Aerodynamic Real-time FLIGHTLAB Model for tiltrotors in AP Mode

The paper presents a general framework for building an aeromechanic model in FLIGHTLAB, suitable for high fidelity, pilot-in-the-loop simulator. The focus is on aerodynamic modeling of AW609 tiltrotor in Airplane Mode flight regime. The framework can be extended to helicopter and conversion modes with additional considerations for rotors-airframe aerodynamic interference. It can also be adapted to different tiltrotor geometries, with some adjustments depending on their peculiarities. The model uses Blade Element Theory loads evaluation of lifting surfaces, corrected with tabulated distributed loads to tune FLIGHTLAB predictions against high-fidelity aerodynamic references.
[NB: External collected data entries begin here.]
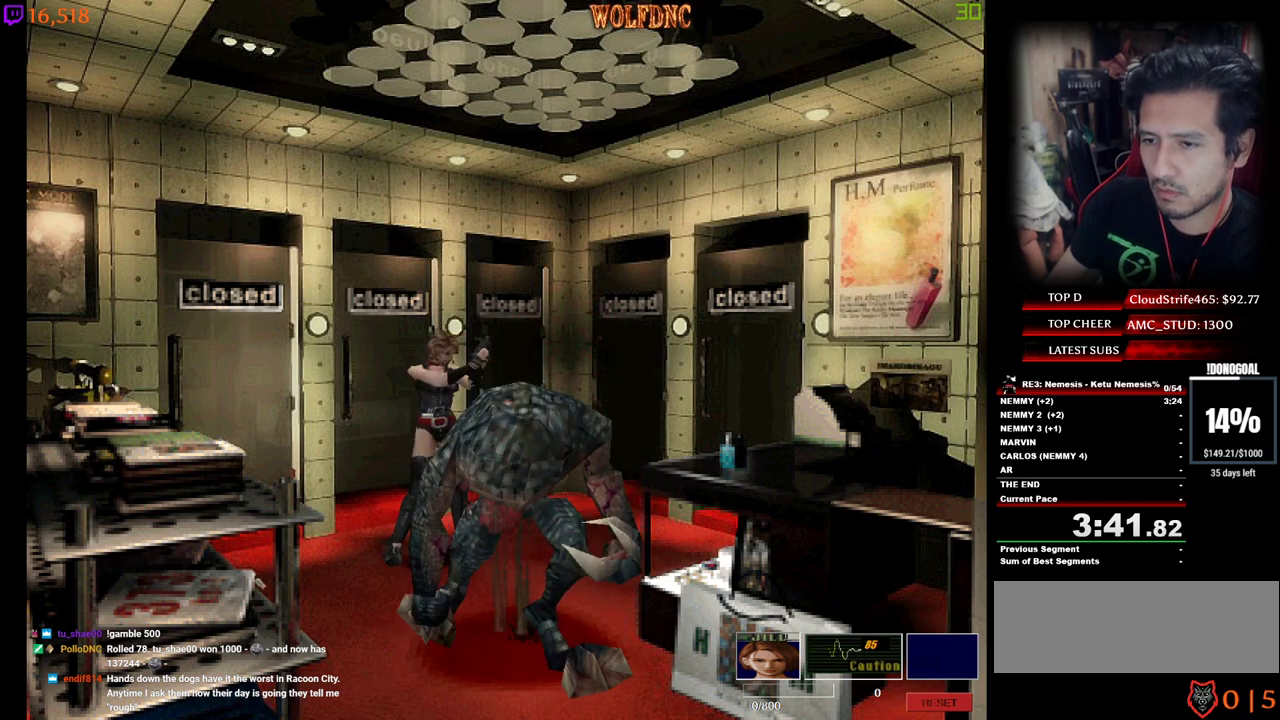
{"keys": ["num2"], "events": []}
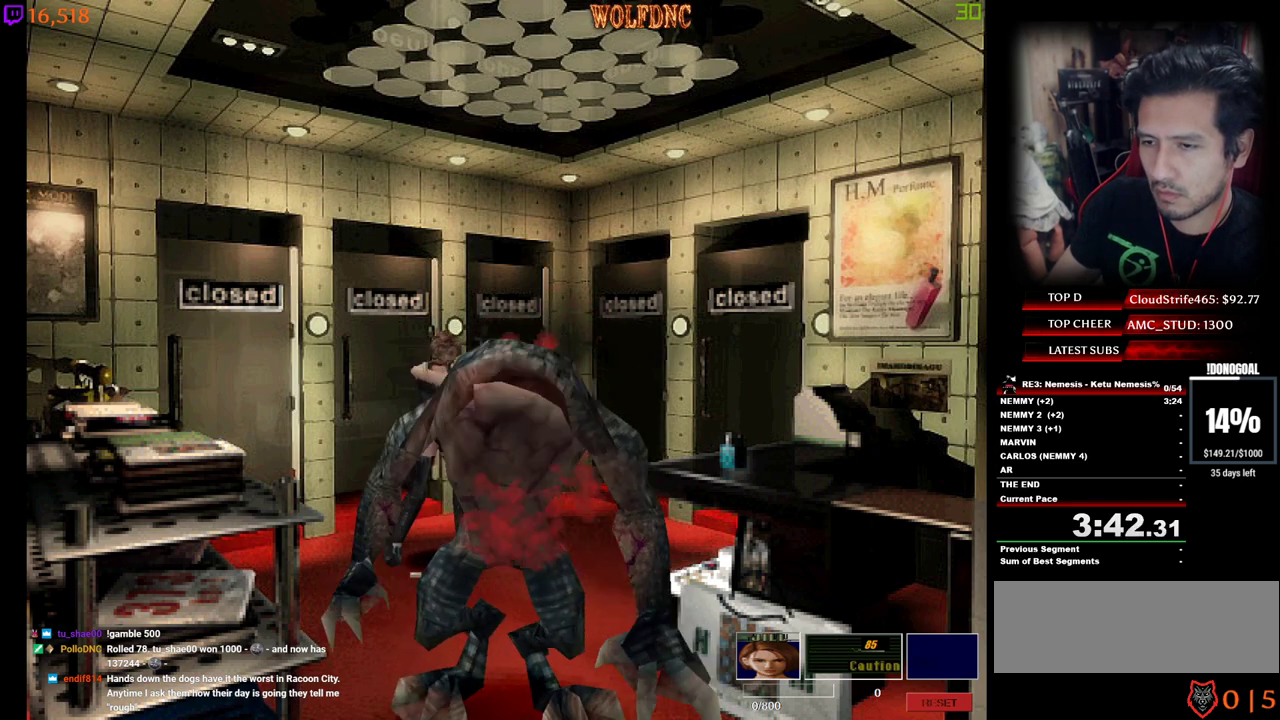
{"keys": [], "events": [[17, "num2", "up"]]}
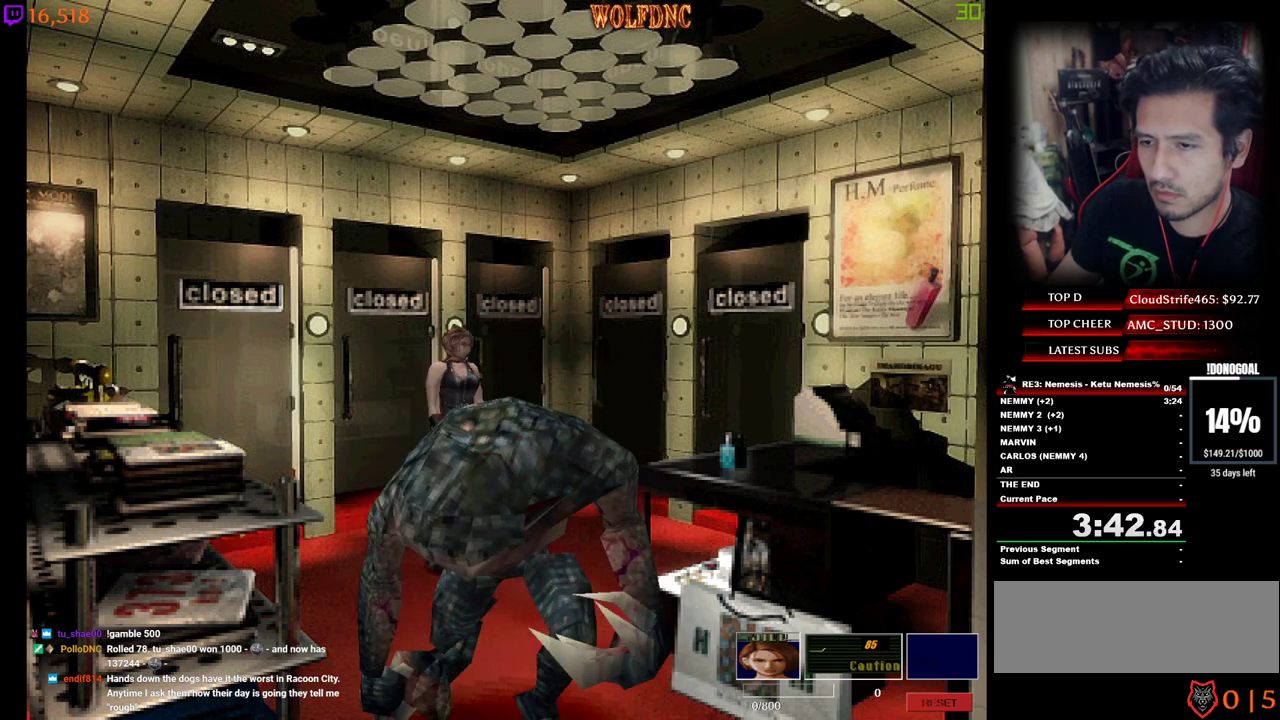
{"keys": ["num2"], "events": [[317, "num2", "down"]]}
Bluff bodies are modeled using force and moment tabulated data. Verification was conducted against reference data in wind tunnel mode and against flight data in trim analysis. The proposed method allowed to match lift distribution on slender bodies, as well as lift and drag integral loads, with aerodynamic references. Trim analysis has shown satisfying accordance with experimental data for all the comparison parameters. However, rotor aerodynamic modeling is still being investigated to improve correlations in torque prediction. Additionally, installation effects, such as those related to the interaction between the wing and fuselage with the rotors, are under examination to address biases in flap motion evaluation.